I’m not exactly sure where to start this post. I have a lot of ideas and thoughts floating around, and how to get them out (witout sounded stupid) is going to be hard. Please bare with me
The past few weeks, I have been having a really hard time with food. Between the baby, no sleep, and no exercise. I was a bit of a mess. I know that if I don’t exercise or get outside every few days, I become a crabby lady. (and crabby is a nice way of putting it)
I did workout Friday before the baby came. Even getting up at 530 am to go on a bike ride before picking him up. We did go for walks, play tennis (well not the baby), and I was running around with his schedule. and 4 hours of sleep resulted in a cookie binge
But I didn’t get a good sweaty workout in. My muscles were starting to feel mushy again (you know what I mean!) I started getting testy at little things, and I wasn’t sleeping well.
(rewind to a few months ago)
I made a pact with myself. This year was my year. I wasn’t HOPING to lose the weight. I wasn’t GOING to try my best. I AM going to lose the weight and feel better about myself. For me and for Andrew. Once I made that decision, it was smooth sailing. HAHA who am I kidding, it was hard! But once I got in the groove of eating better and working out FOR FUN, the weight started coming off! I lost 7 lbs, I was sleeping better, and had more energy. I wasn’t crabby, and I felt great.
(back to the present)
I don’t know why I didn’t plan a little better for the baby. Have meals prep (no cookies in the house). Slept when he was sleeping (instead of up reading my book) but you live and your learn. I did gain some back.

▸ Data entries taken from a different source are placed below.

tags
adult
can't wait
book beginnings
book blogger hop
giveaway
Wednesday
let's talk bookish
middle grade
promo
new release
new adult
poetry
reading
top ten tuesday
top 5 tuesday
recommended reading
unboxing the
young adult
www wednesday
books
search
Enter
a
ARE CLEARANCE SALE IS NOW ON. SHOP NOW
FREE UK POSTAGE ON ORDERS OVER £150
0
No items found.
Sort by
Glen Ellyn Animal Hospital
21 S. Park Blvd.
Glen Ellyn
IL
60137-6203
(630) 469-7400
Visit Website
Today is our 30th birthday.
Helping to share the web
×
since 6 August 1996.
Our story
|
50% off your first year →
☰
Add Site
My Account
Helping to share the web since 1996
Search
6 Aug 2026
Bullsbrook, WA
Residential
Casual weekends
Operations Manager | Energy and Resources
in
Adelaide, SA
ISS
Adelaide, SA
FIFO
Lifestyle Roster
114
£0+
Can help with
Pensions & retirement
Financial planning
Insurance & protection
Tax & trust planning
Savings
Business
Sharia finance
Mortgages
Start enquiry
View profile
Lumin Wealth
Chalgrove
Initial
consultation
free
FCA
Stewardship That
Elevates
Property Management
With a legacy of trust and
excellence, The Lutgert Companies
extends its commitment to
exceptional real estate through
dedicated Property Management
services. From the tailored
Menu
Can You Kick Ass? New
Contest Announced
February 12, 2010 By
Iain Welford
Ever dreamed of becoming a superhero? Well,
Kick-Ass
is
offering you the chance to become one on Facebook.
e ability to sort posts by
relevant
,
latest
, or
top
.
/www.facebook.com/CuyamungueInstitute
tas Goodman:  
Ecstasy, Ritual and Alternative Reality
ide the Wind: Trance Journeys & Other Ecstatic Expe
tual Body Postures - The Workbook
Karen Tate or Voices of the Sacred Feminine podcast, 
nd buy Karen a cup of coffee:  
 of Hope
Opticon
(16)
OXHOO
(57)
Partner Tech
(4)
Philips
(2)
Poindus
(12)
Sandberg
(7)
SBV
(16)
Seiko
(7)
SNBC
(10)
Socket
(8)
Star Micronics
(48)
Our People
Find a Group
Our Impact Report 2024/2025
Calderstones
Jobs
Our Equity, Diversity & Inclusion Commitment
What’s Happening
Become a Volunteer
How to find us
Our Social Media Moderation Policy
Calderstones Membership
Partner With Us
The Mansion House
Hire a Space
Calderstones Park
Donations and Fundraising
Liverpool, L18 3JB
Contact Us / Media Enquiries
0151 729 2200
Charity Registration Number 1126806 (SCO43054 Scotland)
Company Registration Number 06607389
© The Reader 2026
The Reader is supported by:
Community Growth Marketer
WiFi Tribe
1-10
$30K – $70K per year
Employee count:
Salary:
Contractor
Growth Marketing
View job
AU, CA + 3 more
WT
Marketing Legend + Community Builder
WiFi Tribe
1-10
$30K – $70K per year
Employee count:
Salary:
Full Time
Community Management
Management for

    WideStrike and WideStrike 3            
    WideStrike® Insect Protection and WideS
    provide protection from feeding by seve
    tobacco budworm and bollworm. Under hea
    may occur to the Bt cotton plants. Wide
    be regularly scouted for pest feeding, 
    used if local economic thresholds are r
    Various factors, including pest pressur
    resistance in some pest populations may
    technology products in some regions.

I keep going back and forth about whether or not to share my weight and the weight lose each week (probably because I am mortified by the number) I know that I shouldn’t be defined by that number, but I hate it. If I eat bad or my clothes don’t fit I start with the negative talk. “you are so fat” “look she can lose weight, why can’t you” “why do you keep doing this to yourself”. It all has to stop.
Ok moving on. I did buy a groupon for a massage with the plans to use that when I lose 10% of my weight. I have awhile before that. Now I need to think of a lower goal. Like 5 lbs or so many workouts in a week. Something to keep me motivated.
Andrew and I want to race in a color run this fall, which I am super excited about! We also play tennis at least once of week. Go to the pool on my days off. And I hit up the gym. All that moving adds up big time! I am also exercising for fun, and included Andrew by getting out of the house and playing like we used to as kids!
Now I just have to get my eating in check. (luckily those cookies are out of the house and gone) I have also been making sure to get to bed before 10. I need my sleep. Which leads to more energy to work out, and prepare healthier foods.
I know this post is a bit over the place. I swear I don’t mean it to be that way, I just had to get it out there that I was doing really great. I had finally had that LIGHT BULB moment when I realized I need to do this FOR ME. To be healthy. I know that I am going to have days (weeks) that stink, but I promise I will get back to it. Not because I HAVE to, but because I WANT to. Last week was just one of those weeks. Now I have to pick myself up, stop the negative talk about myself and move on!
Question for you:
What is one “healthy” thing you do eat day/week?
What is your favorite “fun” why to exercise?